*IHRE AUFGABE:* Können Sie aus dem Textauszug zur Amtssprache den Abschnitt wortgetreu wiedergeben, der mit „In Deutschland muss“ beginnt und bis einschließlich „Arbeitsanweisungen zu verstehen.“ reicht?

*TEXTAUSZUG:*
Für die sachlichen Bereiche, in denen das VwVfG nicht oder nicht hinreichend greift, bedarf es für die zuständigen Behörden oder Einrichtungen zur Festlegung der Amtssprache spezieller Regelungen in anderen Gesetzen. In § 87 Abs. 1 AO wird zum Beispiel in einem der kürzesten Sätze verkündet: „Die Amtssprache ist deutsch.“ Damit gilt Deutsch auch im Steuerverwaltungsverfahren mit Finanzbehörden und -gerichten. Auch § 19 Abs. 1 Zehntes Buch Sozialgesetzbuch SGB enthält für das Sozialverwaltungsverfahren diese Bestimmung. Die Ausnahmeregelungen sind nach § 19 SGB X gegenüber nicht Deutsch sprechenden Personen großzügiger; letztlich ist nach einer Bundesverfassungsgerichtsentscheidung (BVerfGE 40, 95) Ausländern unter Umständen die Wiedereinsetzung in den vorigen Stand zu gewähren, wenn keine sprachlich verständliche Rechtsbehelfsbelehrung erteilt wurde.[10] Ein etwas abweichender Weg wird mit § 35a des Patentgesetzes beschritten: bei Einreichung von Patentanmeldungen in einer Fremdsprache wird eine Frist zur Nachreichung einer deutschen Übersetzung eingeräumt, die 12 Monate bei englisch- und französischsprachigen Anmeldeunterlagen und drei Monate bei anderen Sprachen beträgt.

Deutsche Dialekte und Mundarten gelten nach allgemeiner Rechtsauffassung als „deutsch“, hingegen nach juristischer Literaturmeinung nicht eigenständige Sprachen mit „Verwandtschaft zum Deutschen“ oder „Durchsetzung mit Deutschem“(z.B. Letzeburgisch, Jiddisch). Die Verwendung von Fachbegriffen fremder Sprachen schließt die Festlegung auf die deutsche Sprache nicht aus.[11]

Die Deutsche Gebärdensprache ist als eigenständige Sprache, lautsprachbegleitende Gebärden sind als Kommunikationsform der deutschen Sprache ausdrücklich anerkannt (§ 6 BGG). Den Anspruch hör- oder sprachbehinderte Menschen, in Verwaltungsverfahren in Deutscher Gebärdensprache, mit lautsprachbegleitenden Gebärden oder über andere geeignete Kommunikationshilfen zu kommunizieren, regelt die Kommunikationshilfenverordnung.

In Deutschland muss die Kündigung eines Arbeitnehmers wegen mangelnder Beherrschung der deutschen Sprache nach einem Urteil des Bundesarbeitsgerichts[12] keine Diskriminierung wegen der ethnischen Herkunft darstellen. Ein Arbeitgeber könne von einem Arbeitnehmer nach Unterzeichnung einer entsprechenden Stellenbeschreibung verlangen, sich die Kenntnisse anzueignen, auf Deutsch formulierte schriftliche Arbeitsanweisungen zu verstehen.

*BEREITGESTELLTE ZEILEN:*
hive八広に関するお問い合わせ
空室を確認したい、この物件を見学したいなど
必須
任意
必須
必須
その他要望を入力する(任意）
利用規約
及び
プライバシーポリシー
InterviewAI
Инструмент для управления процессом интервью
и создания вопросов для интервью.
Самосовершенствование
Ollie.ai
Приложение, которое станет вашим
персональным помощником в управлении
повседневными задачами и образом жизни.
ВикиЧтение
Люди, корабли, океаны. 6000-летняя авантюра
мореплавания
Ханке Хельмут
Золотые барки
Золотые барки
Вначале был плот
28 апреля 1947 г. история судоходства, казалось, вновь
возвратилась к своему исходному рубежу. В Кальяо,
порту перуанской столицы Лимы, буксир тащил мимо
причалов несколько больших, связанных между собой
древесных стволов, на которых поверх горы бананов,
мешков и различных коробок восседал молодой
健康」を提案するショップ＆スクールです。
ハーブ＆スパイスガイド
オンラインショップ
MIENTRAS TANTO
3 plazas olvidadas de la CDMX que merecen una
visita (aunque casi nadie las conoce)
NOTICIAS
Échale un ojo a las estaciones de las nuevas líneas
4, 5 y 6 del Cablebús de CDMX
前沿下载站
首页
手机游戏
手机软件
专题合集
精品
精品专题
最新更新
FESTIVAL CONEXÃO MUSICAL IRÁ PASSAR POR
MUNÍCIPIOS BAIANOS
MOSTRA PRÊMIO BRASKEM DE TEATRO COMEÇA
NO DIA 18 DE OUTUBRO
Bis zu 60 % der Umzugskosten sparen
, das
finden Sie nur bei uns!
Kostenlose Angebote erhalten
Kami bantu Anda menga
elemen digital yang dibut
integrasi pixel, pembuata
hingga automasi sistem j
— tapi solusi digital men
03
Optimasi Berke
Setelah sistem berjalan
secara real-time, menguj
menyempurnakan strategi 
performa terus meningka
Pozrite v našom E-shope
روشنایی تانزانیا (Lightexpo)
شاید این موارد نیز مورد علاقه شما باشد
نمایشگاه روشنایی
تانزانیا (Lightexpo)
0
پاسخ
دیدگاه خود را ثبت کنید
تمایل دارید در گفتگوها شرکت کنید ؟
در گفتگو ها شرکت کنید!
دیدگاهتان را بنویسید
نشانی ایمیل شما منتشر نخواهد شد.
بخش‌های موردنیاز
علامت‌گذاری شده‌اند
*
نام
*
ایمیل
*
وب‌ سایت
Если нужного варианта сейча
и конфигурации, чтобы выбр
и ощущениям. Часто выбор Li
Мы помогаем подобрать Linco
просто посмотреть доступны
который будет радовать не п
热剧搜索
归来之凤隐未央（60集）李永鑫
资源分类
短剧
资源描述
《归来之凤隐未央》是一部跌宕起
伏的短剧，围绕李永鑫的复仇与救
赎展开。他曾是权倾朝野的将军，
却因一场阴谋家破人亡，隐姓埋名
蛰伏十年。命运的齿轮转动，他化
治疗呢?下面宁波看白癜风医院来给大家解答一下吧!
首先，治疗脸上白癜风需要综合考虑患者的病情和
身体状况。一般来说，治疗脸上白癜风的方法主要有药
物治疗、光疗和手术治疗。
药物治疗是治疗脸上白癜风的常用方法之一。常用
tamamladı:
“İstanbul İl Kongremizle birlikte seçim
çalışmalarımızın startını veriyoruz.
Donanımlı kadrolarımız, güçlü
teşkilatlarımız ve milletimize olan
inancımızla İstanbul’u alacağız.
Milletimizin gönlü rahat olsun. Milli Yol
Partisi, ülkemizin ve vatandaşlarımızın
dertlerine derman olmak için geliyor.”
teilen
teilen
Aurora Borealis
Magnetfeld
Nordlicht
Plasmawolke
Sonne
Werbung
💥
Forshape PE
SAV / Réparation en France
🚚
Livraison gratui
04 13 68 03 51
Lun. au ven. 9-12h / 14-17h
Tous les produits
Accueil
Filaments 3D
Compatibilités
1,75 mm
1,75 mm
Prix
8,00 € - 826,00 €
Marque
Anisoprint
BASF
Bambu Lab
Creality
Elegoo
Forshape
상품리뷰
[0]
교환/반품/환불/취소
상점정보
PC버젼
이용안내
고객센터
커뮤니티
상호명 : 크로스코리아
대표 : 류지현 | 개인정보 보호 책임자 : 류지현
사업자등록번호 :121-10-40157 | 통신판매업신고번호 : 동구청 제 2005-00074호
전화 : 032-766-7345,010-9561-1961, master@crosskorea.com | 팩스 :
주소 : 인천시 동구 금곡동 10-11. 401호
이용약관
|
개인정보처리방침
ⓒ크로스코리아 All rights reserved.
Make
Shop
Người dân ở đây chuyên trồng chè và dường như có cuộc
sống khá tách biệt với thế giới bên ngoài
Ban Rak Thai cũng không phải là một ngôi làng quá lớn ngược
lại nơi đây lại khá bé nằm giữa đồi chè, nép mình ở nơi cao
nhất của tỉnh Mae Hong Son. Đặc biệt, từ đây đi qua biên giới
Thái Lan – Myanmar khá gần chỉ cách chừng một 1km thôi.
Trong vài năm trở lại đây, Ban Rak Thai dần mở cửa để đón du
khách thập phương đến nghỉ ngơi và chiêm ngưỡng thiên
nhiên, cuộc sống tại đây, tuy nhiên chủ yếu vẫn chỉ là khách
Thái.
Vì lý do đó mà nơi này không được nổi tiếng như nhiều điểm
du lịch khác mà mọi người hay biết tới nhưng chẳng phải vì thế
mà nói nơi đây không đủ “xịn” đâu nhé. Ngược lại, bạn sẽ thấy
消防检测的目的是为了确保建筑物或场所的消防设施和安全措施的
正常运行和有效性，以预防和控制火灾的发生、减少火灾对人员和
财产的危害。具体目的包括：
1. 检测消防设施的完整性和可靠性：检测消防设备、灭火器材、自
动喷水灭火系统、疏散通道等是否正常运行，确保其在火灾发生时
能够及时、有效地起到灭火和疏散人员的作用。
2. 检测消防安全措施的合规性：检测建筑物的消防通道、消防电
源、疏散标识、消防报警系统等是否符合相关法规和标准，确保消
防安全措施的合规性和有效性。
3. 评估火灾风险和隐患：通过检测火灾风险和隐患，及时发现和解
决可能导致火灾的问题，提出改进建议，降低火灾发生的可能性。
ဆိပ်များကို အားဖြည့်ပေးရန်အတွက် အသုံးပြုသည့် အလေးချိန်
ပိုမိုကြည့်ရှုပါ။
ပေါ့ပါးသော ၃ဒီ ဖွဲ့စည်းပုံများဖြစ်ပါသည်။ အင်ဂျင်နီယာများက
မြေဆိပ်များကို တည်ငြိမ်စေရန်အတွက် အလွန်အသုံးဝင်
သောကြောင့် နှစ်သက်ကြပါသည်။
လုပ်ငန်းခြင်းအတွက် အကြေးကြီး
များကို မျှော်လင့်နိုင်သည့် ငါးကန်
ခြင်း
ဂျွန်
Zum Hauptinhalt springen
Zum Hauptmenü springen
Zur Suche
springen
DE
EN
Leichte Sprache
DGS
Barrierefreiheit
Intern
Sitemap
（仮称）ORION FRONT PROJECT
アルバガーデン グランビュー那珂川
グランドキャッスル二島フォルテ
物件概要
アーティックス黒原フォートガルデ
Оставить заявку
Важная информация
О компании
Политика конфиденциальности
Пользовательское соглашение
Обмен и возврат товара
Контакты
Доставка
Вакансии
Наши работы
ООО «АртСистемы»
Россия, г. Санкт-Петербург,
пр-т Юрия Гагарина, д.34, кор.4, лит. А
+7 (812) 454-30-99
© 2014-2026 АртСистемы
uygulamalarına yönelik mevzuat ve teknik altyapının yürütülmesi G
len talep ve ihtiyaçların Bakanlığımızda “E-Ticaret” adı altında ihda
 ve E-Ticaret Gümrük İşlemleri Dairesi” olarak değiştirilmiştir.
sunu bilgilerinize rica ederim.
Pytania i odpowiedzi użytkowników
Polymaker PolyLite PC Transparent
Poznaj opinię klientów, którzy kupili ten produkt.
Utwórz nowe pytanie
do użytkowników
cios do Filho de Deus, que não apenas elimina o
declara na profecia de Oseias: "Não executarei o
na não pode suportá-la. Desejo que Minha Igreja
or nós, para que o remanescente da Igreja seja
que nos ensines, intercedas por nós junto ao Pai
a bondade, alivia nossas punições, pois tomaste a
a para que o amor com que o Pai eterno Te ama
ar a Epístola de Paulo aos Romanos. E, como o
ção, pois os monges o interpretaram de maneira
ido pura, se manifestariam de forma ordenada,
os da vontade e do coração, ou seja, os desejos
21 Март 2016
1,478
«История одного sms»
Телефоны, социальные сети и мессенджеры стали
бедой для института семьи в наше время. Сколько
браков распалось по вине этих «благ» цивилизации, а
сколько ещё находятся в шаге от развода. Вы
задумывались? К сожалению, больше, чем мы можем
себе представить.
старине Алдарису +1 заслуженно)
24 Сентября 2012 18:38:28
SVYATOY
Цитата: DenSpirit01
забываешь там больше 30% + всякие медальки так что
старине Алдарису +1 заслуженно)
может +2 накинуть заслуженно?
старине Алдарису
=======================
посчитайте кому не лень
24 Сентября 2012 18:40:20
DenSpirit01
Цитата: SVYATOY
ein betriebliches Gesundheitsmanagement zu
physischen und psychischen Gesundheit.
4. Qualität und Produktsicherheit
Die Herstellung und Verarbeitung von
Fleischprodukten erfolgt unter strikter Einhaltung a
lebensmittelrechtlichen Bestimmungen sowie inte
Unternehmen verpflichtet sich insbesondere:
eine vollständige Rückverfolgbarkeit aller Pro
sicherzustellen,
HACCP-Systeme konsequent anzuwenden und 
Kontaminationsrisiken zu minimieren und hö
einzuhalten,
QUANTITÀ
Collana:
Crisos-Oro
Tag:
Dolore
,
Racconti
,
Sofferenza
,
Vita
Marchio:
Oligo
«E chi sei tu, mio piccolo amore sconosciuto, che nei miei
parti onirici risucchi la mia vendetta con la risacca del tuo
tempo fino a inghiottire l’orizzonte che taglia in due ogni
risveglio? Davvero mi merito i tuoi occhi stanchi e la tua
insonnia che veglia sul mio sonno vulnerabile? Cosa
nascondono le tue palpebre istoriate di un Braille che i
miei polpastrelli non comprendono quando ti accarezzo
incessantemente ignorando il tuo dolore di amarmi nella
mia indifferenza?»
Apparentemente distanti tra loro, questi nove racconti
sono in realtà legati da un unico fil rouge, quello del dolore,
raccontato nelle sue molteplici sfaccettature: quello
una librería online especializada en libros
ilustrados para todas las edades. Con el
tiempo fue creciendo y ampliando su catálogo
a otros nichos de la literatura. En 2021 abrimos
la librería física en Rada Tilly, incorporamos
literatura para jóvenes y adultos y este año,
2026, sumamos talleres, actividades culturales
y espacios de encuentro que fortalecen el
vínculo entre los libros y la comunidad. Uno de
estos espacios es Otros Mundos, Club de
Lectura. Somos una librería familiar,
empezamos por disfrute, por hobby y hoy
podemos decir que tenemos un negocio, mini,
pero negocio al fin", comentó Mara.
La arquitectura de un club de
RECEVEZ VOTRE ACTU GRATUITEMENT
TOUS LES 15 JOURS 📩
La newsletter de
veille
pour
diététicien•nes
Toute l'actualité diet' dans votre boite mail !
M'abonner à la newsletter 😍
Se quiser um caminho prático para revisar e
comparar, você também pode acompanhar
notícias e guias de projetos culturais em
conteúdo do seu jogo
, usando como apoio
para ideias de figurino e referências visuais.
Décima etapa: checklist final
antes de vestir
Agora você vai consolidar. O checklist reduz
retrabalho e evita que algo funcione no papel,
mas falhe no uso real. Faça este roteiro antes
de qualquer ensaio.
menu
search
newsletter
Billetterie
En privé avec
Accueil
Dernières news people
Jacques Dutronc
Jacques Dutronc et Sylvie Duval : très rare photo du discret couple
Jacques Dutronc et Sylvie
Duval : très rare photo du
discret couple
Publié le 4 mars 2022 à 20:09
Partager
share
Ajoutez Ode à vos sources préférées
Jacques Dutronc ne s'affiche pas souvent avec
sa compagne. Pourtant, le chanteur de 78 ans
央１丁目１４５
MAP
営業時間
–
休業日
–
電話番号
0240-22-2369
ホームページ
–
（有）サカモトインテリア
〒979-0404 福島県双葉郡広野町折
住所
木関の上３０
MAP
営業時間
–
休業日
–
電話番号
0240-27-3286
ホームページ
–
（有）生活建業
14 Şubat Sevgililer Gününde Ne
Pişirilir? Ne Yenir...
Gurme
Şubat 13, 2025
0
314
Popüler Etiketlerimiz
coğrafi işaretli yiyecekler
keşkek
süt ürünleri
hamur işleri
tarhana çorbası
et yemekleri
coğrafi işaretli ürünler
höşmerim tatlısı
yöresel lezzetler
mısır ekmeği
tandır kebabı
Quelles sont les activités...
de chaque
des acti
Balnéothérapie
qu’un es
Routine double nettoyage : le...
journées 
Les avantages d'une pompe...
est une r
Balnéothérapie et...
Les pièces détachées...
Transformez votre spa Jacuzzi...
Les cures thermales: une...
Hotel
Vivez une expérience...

*ERGEBNIS:*
In Deutschland muss die Kündigung eines Arbeitnehmers wegen mangelnder Beherrschung der deutschen Sprache nach einem Urteil des Bundesarbeitsgerichts[12] keine Diskriminierung wegen der ethnischen Herkunft darstellen. Ein Arbeitgeber könne von einem Arbeitnehmer nach Unterzeichnung einer entsprechenden Stellenbeschreibung verlangen, sich die Kenntnisse anzueignen, auf Deutsch formulierte schriftliche Arbeitsanweisungen zu verstehen.